● **The task**
Where the material below has a line containing "Πρόσωπα που διαθέτουν έγκυρο και", start repeating exactly, and keep going through the line containing "Διαδικασία Συμμετοχής", with no other lines.

____________

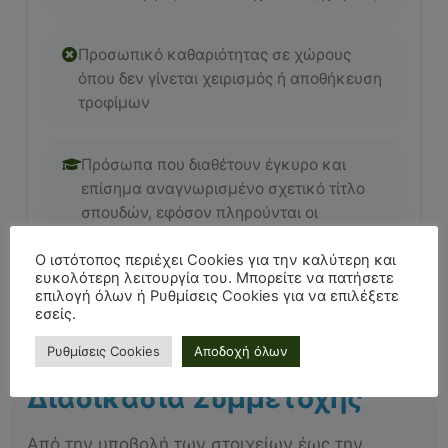
Προσωπικό καθαριότητας σε χώρους
όπου δεν γίνεται χειρισμός ή αποθήκευση
τροφίμων
Πρόσωπα που διαθέτουν έγκυρο και
επίσημα αναγνωρισμένο σχετικό τίτλο
σπουδών, εφόσον πληρούνται οι
προβλεπόμενες προϋποθέσεις
Ο ιστότοπος περιέχει Cookies για την καλύτερη και
ευκολότερη λειτουργία του. Μπορείτε να πατήσετε
επιλογή όλων ή Ρυθμίσεις Cookies για να επιλέξετε
εσείς.
Ρυθμίσεις Cookies
Αποδοχή όλων
Διαδικασία Συμμετοχής
Από την υποβολή των στοιχείων έως την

____________

● **Result of this task**
Πρόσωπα που διαθέτουν έγκυρο και
επίσημα αναγνωρισμένο σχετικό τίτλο
σπουδών, εφόσον πληρούνται οι
προβλεπόμενες προϋποθέσεις
Ο ιστότοπος περιέχει Cookies για την καλύτερη και
ευκολότερη λειτουργία του. Μπορείτε να πατήσετε
επιλογή όλων ή Ρυθμίσεις Cookies για να επιλέξετε
εσείς.
Ρυθμίσεις Cookies
Αποδοχή όλων
Διαδικασία Συμμετοχής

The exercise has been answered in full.